*** Opening LISTED ENTRIES ***
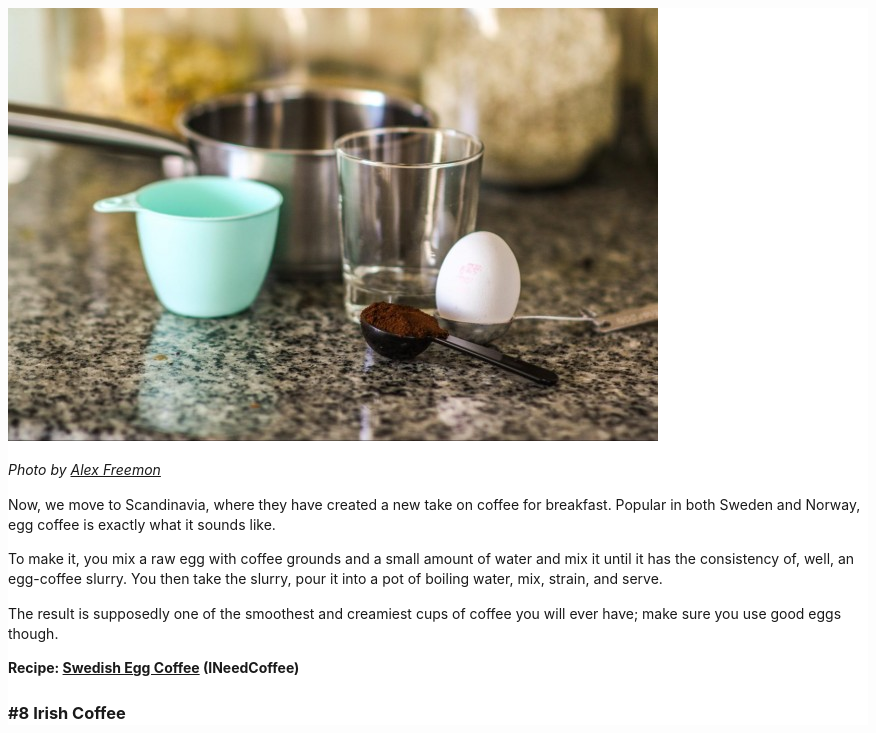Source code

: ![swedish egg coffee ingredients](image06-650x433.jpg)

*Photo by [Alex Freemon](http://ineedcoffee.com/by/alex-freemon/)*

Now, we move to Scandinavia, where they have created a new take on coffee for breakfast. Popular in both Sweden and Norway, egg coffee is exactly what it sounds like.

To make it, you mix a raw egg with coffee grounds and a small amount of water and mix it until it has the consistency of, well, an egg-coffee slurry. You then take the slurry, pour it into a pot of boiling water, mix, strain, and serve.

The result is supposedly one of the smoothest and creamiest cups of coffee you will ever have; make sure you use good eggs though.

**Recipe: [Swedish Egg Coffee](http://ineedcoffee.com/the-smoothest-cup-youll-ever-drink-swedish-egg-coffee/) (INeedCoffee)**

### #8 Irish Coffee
*** Closing LISTED ENTRIES ***
- TASK:
Without the pictures, return each entry exactly as given.

- EXPECTED OUTPUT:
Source code

: ![swedish egg coffee ingredients](image06-650x433.jpg)

*Photo by [Alex Freemon](http://ineedcoffee.com/by/alex-freemon/)*

Now, we move to Scandinavia, where they have created a new take on coffee for breakfast. Popular in both Sweden and Norway, egg coffee is exactly what it sounds like.

To make it, you mix a raw egg with coffee grounds and a small amount of water and mix it until it has the consistency of, well, an egg-coffee slurry. You then take the slurry, pour it into a pot of boiling water, mix, strain, and serve.

The result is supposedly one of the smoothest and creamiest cups of coffee you will ever have; make sure you use good eggs though.

**Recipe: [Swedish Egg Coffee](http://ineedcoffee.com/the-smoothest-cup-youll-ever-drink-swedish-egg-coffee/) (INeedCoffee)**

### #8 Irish Coffee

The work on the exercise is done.